Work order: Lines to be reproduced exactly: the one that holds "## Get Company Directory Entries" and all those after it through the end of the data. Include no others.

(Stored data entries)
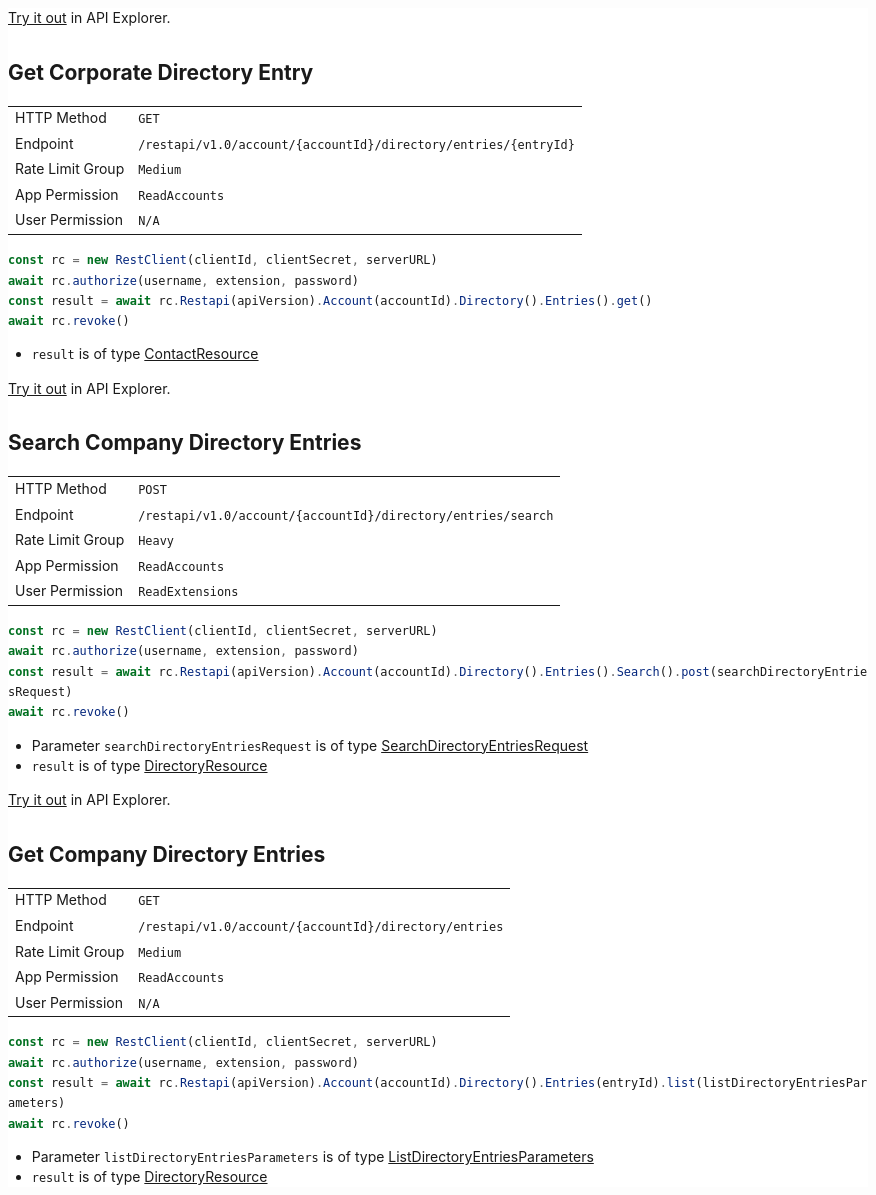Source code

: [Try it out](https://developer.ringcentral.com/api-reference#Internal-Contacts-listDirectoryEntries) in API Explorer.


## Get Corporate Directory Entry

<table><tr><td>HTTP Method</td><td><code>GET</code></td></tr><tr><td>Endpoint</td><td><code>/restapi/v1.0/account/{accountId}/directory/entries/{entryId}</code></td></tr><tr><td>Rate Limit Group</td><td><code>Medium</code></td></tr><tr><td>App Permission</td><td><code>ReadAccounts</code></td></tr><tr><td>User Permission</td><td><code>N/A</code></td></tr></table>

```ts
const rc = new RestClient(clientId, clientSecret, serverURL)
await rc.authorize(username, extension, password)
const result = await rc.Restapi(apiVersion).Account(accountId).Directory().Entries().get()
await rc.revoke()
```

- `result` is of type [ContactResource](./src/definitions/ContactResource.ts)

[Try it out](https://developer.ringcentral.com/api-reference#Internal-Contacts-readDirectoryEntry) in API Explorer.


## Search Company Directory Entries

<table><tr><td>HTTP Method</td><td><code>POST</code></td></tr><tr><td>Endpoint</td><td><code>/restapi/v1.0/account/{accountId}/directory/entries/search</code></td></tr><tr><td>Rate Limit Group</td><td><code>Heavy</code></td></tr><tr><td>App Permission</td><td><code>ReadAccounts</code></td></tr><tr><td>User Permission</td><td><code>ReadExtensions</code></td></tr></table>

```ts
const rc = new RestClient(clientId, clientSecret, serverURL)
await rc.authorize(username, extension, password)
const result = await rc.Restapi(apiVersion).Account(accountId).Directory().Entries().Search().post(searchDirectoryEntriesRequest)
await rc.revoke()
```
- Parameter `searchDirectoryEntriesRequest` is of type [SearchDirectoryEntriesRequest](./src/definitions/SearchDirectoryEntriesRequest.ts)
- `result` is of type [DirectoryResource](./src/definitions/DirectoryResource.ts)

[Try it out](https://developer.ringcentral.com/api-reference#Internal-Contacts-searchDirectoryEntries) in API Explorer.


## Get Company Directory Entries

<table><tr><td>HTTP Method</td><td><code>GET</code></td></tr><tr><td>Endpoint</td><td><code>/restapi/v1.0/account/{accountId}/directory/entries</code></td></tr><tr><td>Rate Limit Group</td><td><code>Medium</code></td></tr><tr><td>App Permission</td><td><code>ReadAccounts</code></td></tr><tr><td>User Permission</td><td><code>N/A</code></td></tr></table>

```ts
const rc = new RestClient(clientId, clientSecret, serverURL)
await rc.authorize(username, extension, password)
const result = await rc.Restapi(apiVersion).Account(accountId).Directory().Entries(entryId).list(listDirectoryEntriesParameters)
await rc.revoke()
```
- Parameter `listDirectoryEntriesParameters` is of type [ListDirectoryEntriesParameters](./src/definitions/ListDirectoryEntriesParameters.ts)
- `result` is of type [DirectoryResource](./src/definitions/DirectoryResource.ts)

Written response:
## Get Company Directory Entries

<table><tr><td>HTTP Method</td><td><code>GET</code></td></tr><tr><td>Endpoint</td><td><code>/restapi/v1.0/account/{accountId}/directory/entries</code></td></tr><tr><td>Rate Limit Group</td><td><code>Medium</code></td></tr><tr><td>App Permission</td><td><code>ReadAccounts</code></td></tr><tr><td>User Permission</td><td><code>N/A</code></td></tr></table>

```ts
const rc = new RestClient(clientId, clientSecret, serverURL)
await rc.authorize(username, extension, password)
const result = await rc.Restapi(apiVersion).Account(accountId).Directory().Entries(entryId).list(listDirectoryEntriesParameters)
await rc.revoke()
```
- Parameter `listDirectoryEntriesParameters` is of type [ListDirectoryEntriesParameters](./src/definitions/ListDirectoryEntriesParameters.ts)
- `result` is of type [DirectoryResource](./src/definitions/DirectoryResource.ts)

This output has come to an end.